Is Anger Hurting Your Relationship?
One of the most common questions people have about anger is how to deal with anger in a relationship.
As a counselor people often walk into my office because their marriage is falling apart, or their significant other told them to get help with their anger.
When your anger is out of control it can destroy your relationship. You don’t have to let your anger control your relationship. I will share some tips on how to control your anger in your relationship.
Resentment Is A Warning Sign Of Anger In A Relationship
Have you ever felt resentful towards your spouse or partner? Whenever someone tells me they are struggling in their relationship the first thing I listen for is any sign of resentment.
In any relationship there are times when you will be hurt, and there are times when you will hurt your partner. No person or relationship is perfect. Being let down or hurt is simply part of being in relationships with people.
Resentment however does not have to happen. Resentment usually sets in if you don’t deal with the anger or hurt. For your relationship to survive you must learn to heal the relationship when someone has been hurt.
If you feel some resentment towards your significant other, you need to consider how anger is affecting your relationship.
How To Deal With Anger In A Relationship
If you have been in a significant relationship for very long, I probably don’t have to convince you that anger will come up at some point. The problem is that many couples don’t know how to deal with conflict when it arises.
To help you remember the key points of dealing with conflict think of the acronym ACTS
A – Acknowledge your anger
C – Considerate or kind when fighting
T – Timeout when necessary
S – Solve the problem
Acknowledge Your Anger
The first step for dealing with anger in your relationship is to acknowledge when you get angry. It’s easy to pretend like you’re not angry or hurt, but this will only make the situation worse.
Perhaps you can recall a time when you were fighting and someone said “no, I’m not mad” but you could clearly see they’re upset. You and your partner should agree that when you’re angry, you will take responsibility by acknowledging to the other person that you’re upset.
Be Considerate Or Kind When Angry
Make an agreement with your spouse that when you’re fighting you will be considerate or kind to each other. You can be angry and still be considerate.
This means you agree not to attack or insult the other person. You can communicate your frustration to your partner in a way that doesn’t hurt them. It’s important to remember to attack a problem, don’t attack a person.
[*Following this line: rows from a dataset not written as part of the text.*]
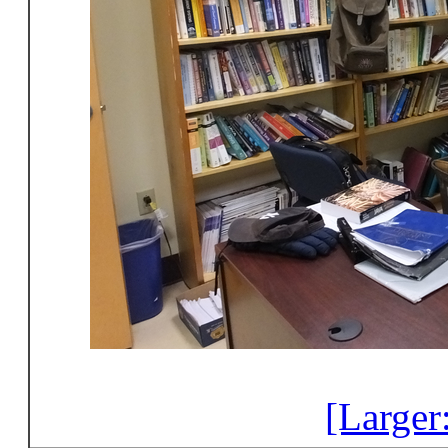
[Larger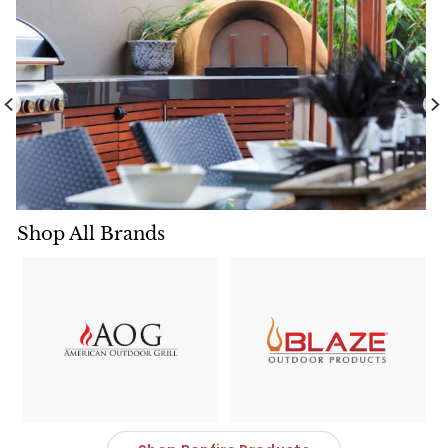
Shop All Brands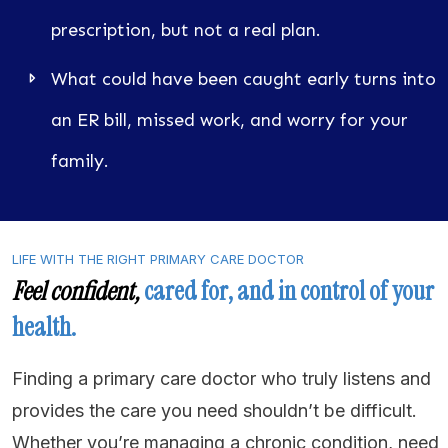
prescription, but not a real plan.
What could have been caught early turns into
an ER bill, missed work, and worry for your
family.
LIFE WITH THE RIGHT PRIMARY CARE DOCTOR
Feel
confident
,
cared for, and in control of your
health.
Finding a primary care doctor who truly listens and
provides the care you need shouldn’t be difficult.
Whether you’re managing a chronic condition, need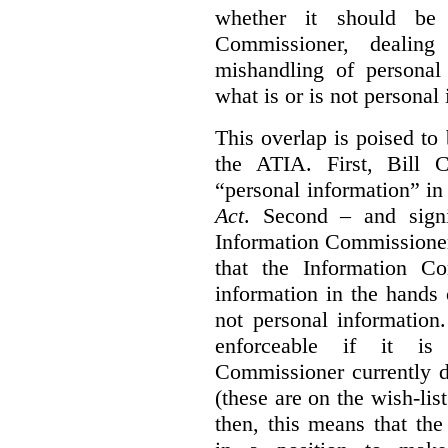
whether it should be 
Commissioner, dealing
mishandling of personal
what is or is not personal
This overlap is poised to
the ATIA. First, Bill 
“personal information” in
Act
. Second – and signi
Information Commissione
that the Information C
information in the hands 
not personal information
enforceable if it is
Commissioner currently 
(these are on the wish-lis
then, this means that th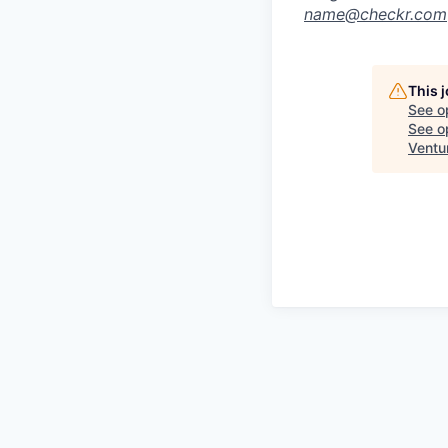
name@checkr.com
This 
See o
See op
Ventu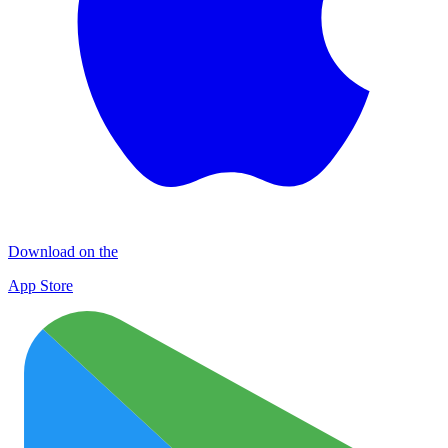
Download on the
App Store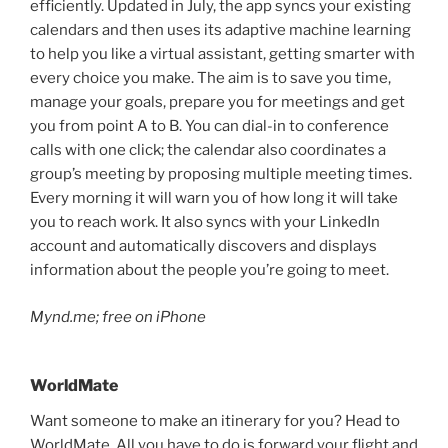
efficiently. Updated in July, the app syncs your existing
calendars and then uses its adaptive machine learning
to help you like a virtual assistant, getting smarter with
every choice you make. The aim is to save you time,
manage your goals, prepare you for meetings and get
you from point A to B. You can dial-in to conference
calls with one click; the calendar also coordinates a
group’s meeting by proposing multiple meeting times.
Every morning it will warn you of how long it will take
you to reach work. It also syncs with your LinkedIn
account and automatically discovers and displays
information about the people you’re going to meet.
Mynd.me; free on iPhone
WorldMate
Want someone to make an itinerary for you? Head to
WorldMate. All you have to do is forward your flight and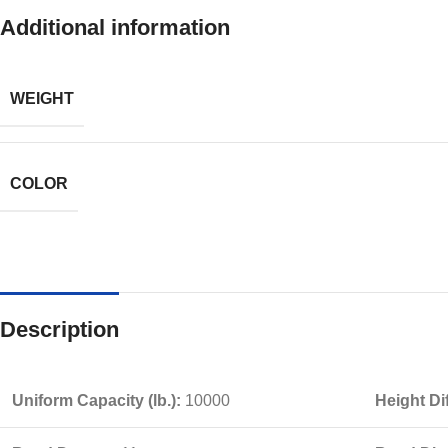
Additional information
WEIGHT
COLOR
Description
Uniform Capacity (lb.):
10000
Height Di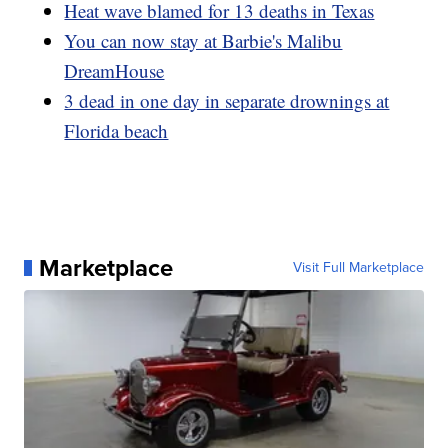
Heat wave blamed for 13 deaths in Texas
You can now stay at Barbie's Malibu
DreamHouse
3 dead in one day in separate drownings at
Florida beach
Marketplace
Visit Full Marketplace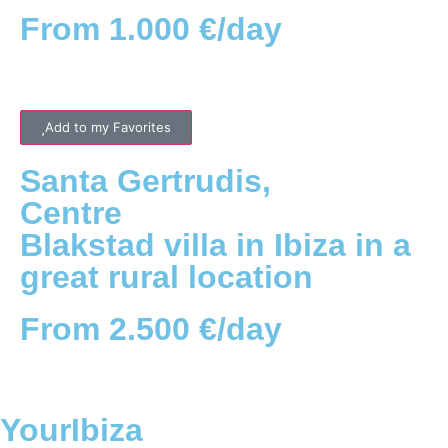
From 1.000 €/day
Add to my Favorites
Santa Gertrudis
,
Centre
Blakstad villa in Ibiza in a
great rural location
From 2.500 €/day
YourIbiza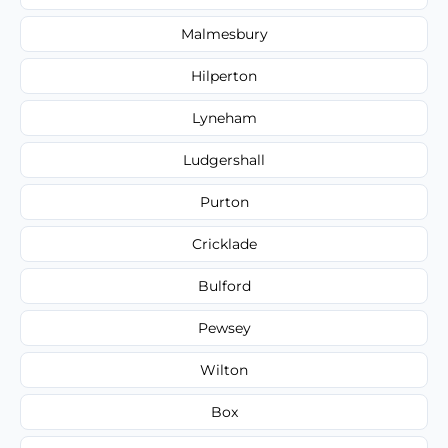
Malmesbury
Hilperton
Lyneham
Ludgershall
Purton
Cricklade
Bulford
Pewsey
Wilton
Box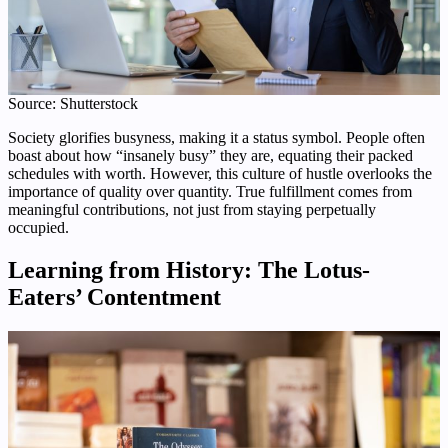
Source: Shutterstock
Society glorifies busyness, making it a status symbol. People often
boast about how “insanely busy” they are, equating their packed
schedules with worth. However, this culture of hustle overlooks the
importance of quality over quantity. True fulfillment comes from
meaningful contributions, not just from staying perpetually
occupied.
Learning from History: The Lotus-
Eaters’ Contentment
Take A Timeout If Your Anger Is Too High
There may be times during conflict when you need to take a “timeout.” This simply means you take some time away from the person or situation because your anger is getting to a level where it will become destructive.
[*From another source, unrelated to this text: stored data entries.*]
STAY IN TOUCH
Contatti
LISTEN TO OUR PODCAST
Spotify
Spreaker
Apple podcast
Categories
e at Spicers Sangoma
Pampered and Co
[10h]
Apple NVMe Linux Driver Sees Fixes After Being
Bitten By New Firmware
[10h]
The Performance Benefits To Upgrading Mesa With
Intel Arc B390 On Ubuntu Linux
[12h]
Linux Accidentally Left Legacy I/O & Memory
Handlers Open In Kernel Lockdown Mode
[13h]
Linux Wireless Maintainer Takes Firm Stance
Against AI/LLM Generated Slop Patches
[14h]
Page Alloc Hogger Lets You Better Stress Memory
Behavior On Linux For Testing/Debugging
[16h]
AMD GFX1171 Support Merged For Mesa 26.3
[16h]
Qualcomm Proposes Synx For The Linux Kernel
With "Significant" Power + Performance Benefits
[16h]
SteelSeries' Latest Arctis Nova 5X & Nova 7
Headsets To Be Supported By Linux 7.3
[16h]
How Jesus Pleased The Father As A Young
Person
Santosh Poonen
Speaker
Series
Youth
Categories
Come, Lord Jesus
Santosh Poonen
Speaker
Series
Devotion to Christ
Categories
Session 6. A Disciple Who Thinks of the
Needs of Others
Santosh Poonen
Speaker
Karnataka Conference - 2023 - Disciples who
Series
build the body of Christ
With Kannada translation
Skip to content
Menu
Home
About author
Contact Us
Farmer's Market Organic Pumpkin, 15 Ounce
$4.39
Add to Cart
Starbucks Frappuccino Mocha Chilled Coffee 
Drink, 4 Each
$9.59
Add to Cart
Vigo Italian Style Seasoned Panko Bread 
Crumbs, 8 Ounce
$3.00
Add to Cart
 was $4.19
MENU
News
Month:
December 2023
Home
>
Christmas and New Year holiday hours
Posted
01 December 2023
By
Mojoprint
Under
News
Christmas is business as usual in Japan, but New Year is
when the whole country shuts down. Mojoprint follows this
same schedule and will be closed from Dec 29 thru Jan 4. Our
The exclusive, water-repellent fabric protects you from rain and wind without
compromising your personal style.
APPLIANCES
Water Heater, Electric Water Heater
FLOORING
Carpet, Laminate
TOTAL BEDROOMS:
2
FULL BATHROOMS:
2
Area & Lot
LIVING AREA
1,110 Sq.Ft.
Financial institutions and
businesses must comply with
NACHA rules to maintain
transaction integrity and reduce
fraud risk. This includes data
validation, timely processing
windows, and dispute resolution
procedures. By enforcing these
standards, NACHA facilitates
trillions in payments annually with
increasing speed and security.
Simply let your partner know that you’re getting too worked up and you need a little time to cool off. A timeout gives you time to slow down, so that you can continue to deal with a conflict in a healthy way.
An important part of a timeout is you must agree to come back and resolve the problem after you had time to cool off. An effective timeout shouldn’t last longer than 90 minutes.
Work on Solving The Problem
It’s easy to get caught up in a conflict and forget why you’re even mad. Try to stay focused on the situation, and work towards finding a solution.
Being angry is not a problem as long as you are working on resolving the issue. Don’t let your anger be an opportunity to be mean to your partner. Remember that as long as your anger isn’t being destructive it can be a productive emotion.
It’s helpful to remember to deal with one problem at a time. When you get into an argument with your spouse it’s easy to bring up 5 things you’re mad about. Deal with one problem at a time.
Communication Is Key For Anger In A Relationship
Communication is a skill. Just like any other skill, you can improve it. If you don’t communicate when you’re upset you will never get any healthy resolution.
Sit down with your spouse or partner when you’re not angry to discuss healthy conflict. Agree on how to handle conflict effectively. Use the suggestions here to help that conversation.
It won’t work to try and discuss these tips for the first time in the middle of a conflict. By then you’re both too upset to agree on anything.
Every relationship requires communication, and this includes how to communicate when you’re angry.
If you find that you are still struggling to control your anger, and realize it’s affecting your relationship seek help from a professional. They can help you understand how anger can be a healthy emotion, and how to use it effectively in a relationship.